| WHAT THIS TASK INVOLVES |
Using the word "մեկը" as the filter, copy each matching line from the records.

| RECORDS SUPPLIED |
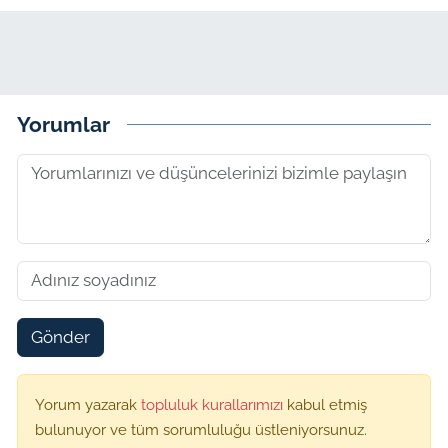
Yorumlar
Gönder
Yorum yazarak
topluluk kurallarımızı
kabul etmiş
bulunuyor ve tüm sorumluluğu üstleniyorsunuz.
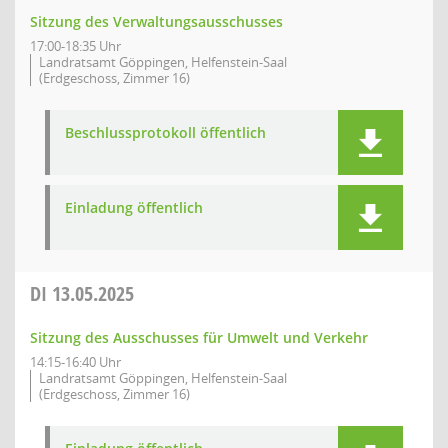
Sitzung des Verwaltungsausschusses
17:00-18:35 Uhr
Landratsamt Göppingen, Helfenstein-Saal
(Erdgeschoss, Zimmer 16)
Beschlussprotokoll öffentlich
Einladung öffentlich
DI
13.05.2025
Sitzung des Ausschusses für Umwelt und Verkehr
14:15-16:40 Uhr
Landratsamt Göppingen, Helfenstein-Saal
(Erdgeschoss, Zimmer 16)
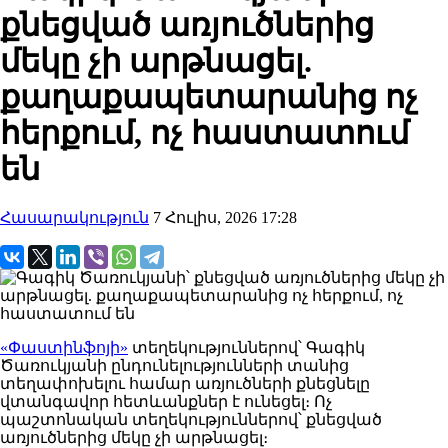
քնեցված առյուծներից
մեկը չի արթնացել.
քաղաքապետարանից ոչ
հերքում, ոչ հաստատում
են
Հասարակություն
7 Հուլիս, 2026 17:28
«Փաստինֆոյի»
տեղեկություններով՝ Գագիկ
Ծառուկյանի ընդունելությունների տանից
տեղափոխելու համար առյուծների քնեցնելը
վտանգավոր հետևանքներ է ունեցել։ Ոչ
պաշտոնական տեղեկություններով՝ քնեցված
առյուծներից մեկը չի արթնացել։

...

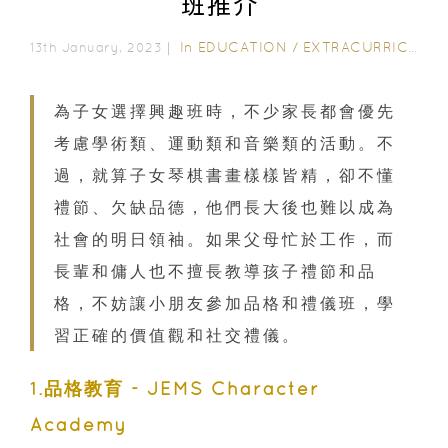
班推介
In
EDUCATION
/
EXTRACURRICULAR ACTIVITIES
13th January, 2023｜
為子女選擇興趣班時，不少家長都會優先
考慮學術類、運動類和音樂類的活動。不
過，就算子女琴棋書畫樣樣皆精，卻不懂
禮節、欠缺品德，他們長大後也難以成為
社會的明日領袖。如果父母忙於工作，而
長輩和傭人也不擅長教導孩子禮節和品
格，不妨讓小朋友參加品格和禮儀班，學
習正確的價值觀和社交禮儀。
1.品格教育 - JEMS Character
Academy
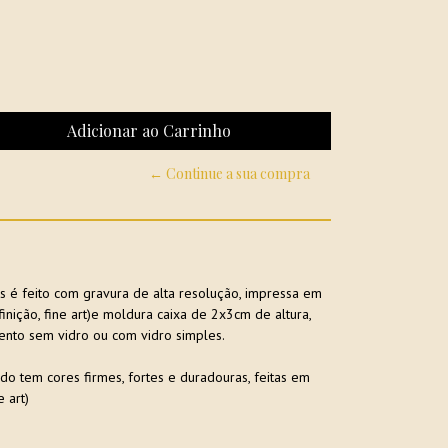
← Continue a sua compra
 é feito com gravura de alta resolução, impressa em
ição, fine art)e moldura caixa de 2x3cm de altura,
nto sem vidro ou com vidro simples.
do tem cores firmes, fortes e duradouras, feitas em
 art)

==

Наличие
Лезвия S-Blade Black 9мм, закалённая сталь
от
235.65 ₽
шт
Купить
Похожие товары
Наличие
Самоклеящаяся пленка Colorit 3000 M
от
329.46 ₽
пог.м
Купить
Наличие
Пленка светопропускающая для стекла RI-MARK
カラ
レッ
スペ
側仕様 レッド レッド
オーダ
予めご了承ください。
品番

| ANSWER TO THIS EXERCISE |
մեկը չի արթնացել.
առյուծներից մեկը չի արթնացել։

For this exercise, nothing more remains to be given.